Saudi crown prince would be 'guilty of Khashoggi murder' if tried in court: Corker

Saudi crown prince would be 'guilty of Khashoggi murder' if tried in court: Corker
Saudi Arabia's Crown Prince Mohammed bin Salman would be found guilty of Khashoggi's murder if tried in court, Senator Bob Corker has said.
3 min read
05 December, 2018
Bob Corker has lashed out at MbS [Getty]


Two senior US Senators have said there is no chance that Saudi Crown Prince Mohammed bin Salman was not involved in the murder of journalist Jamal Khashoggi.

"I have zero question in my mind that the crown prince directed the murder and was kept appraised of the situation all the way through it," Senate Foreign Relations Committee Chairman Bob Corker said.

He made the comment after CIA director Gina Haspel briefed a small group of senators on the killing of Jamal Khashoggi, who was murdered at the Saudi consulate in Istanbul on 2 October.

"If MBS were in front of a jury, he'd be convicted in less than 30 minutes."

Senator Lindsey Graham, another Republican has also turned on the Riyadh regime following the murder, and said the US should "sanction the hell out of it".

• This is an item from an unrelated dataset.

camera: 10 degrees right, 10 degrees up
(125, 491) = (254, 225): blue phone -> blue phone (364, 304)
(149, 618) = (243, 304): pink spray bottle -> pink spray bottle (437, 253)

Prince Mohammed is "crazy" and "a wrecking ball" who is "complicit in the murder of Mr Khashoggi to the highest level possible", he said on Tuesday.

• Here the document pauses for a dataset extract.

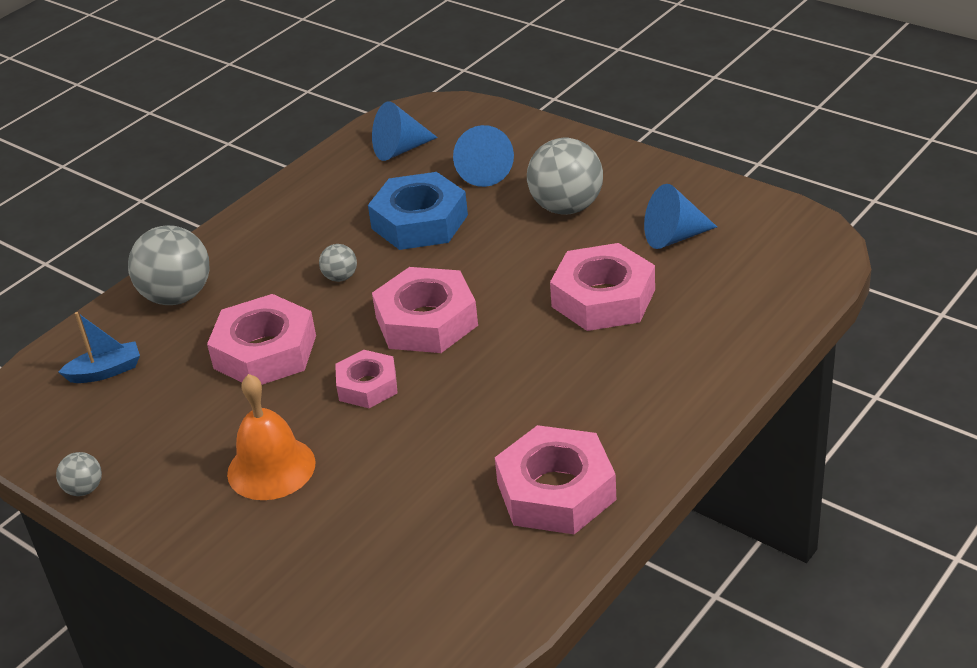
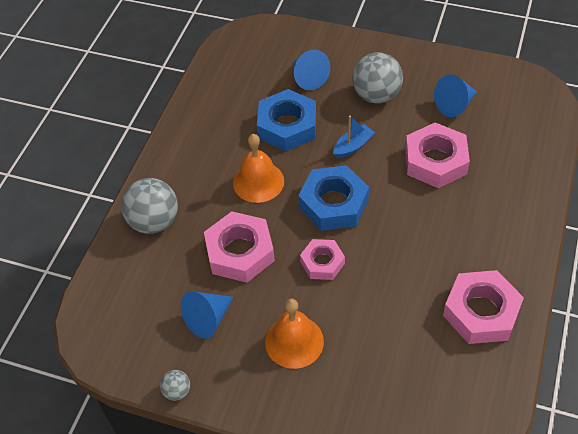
camera: 20 degrees left, 15 degrees up
(105, 371) = (138, 294): blue boat -> blue boat (353, 146)
(340, 277) = (258, 182): grey ball -> orange bell
(400, 150) = (242, 70): blue cone -> blue cone (208, 319)
(426, 321) = (333, 203): pink nut -> blue nut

"There's not a smoking gun but a smoking saw," he said, referring to the instrument believed to have been used to dismember the journalist's body.

It was also a reference to Defence Secretary Jim Mattis' comments that there was "no smoking gun" implicating the crown prince to Khashoggi's murder.

Critics of US President Donald Trump have said that he has sought to shield Prince Mohammed from criticism and ignore evidence from the country's leading spy agency.

Among the details to emerge from a CIA report allegedly linking Prince Mohammed to the murder of Khashoggi was a number of messages sent to key royal court aide Saud al-Qahtani, on the day the journalist disappeared.

Qahtani has since been sacked and implicated in the Khashoggi case since, as Riyadh seeks to shelter the crown prince from the storm.

Graham said "the brutality of this murder is beyond my sharing it with you".

"If the Saudi government is going to be in the hands of this man for a long time to come, I find it very difficult to be able to do business, because I think he's crazy, I think he is dangerous and he has put the relationship at risk."

He also rejected the views of the Trump administration that there was no evidence directly linking the crown prince to the murder.

"You have to be wilfully blind not to come to the conclusion that this was orchestrated and organized by people under command of MBS, and that he was intricately involved in the demise of Mr Khashoggi," the senator said.

Democrats have also called for the crown prince to be sanctioned.

"I am now more convinced than I was before - and I was pretty convinced - that in fact the United States must have a strong response to both the war in Yemen as well as the killing of the United States permanent resident and journalist Jamal Khashoggi," Senate Democrat Bob Menendez said.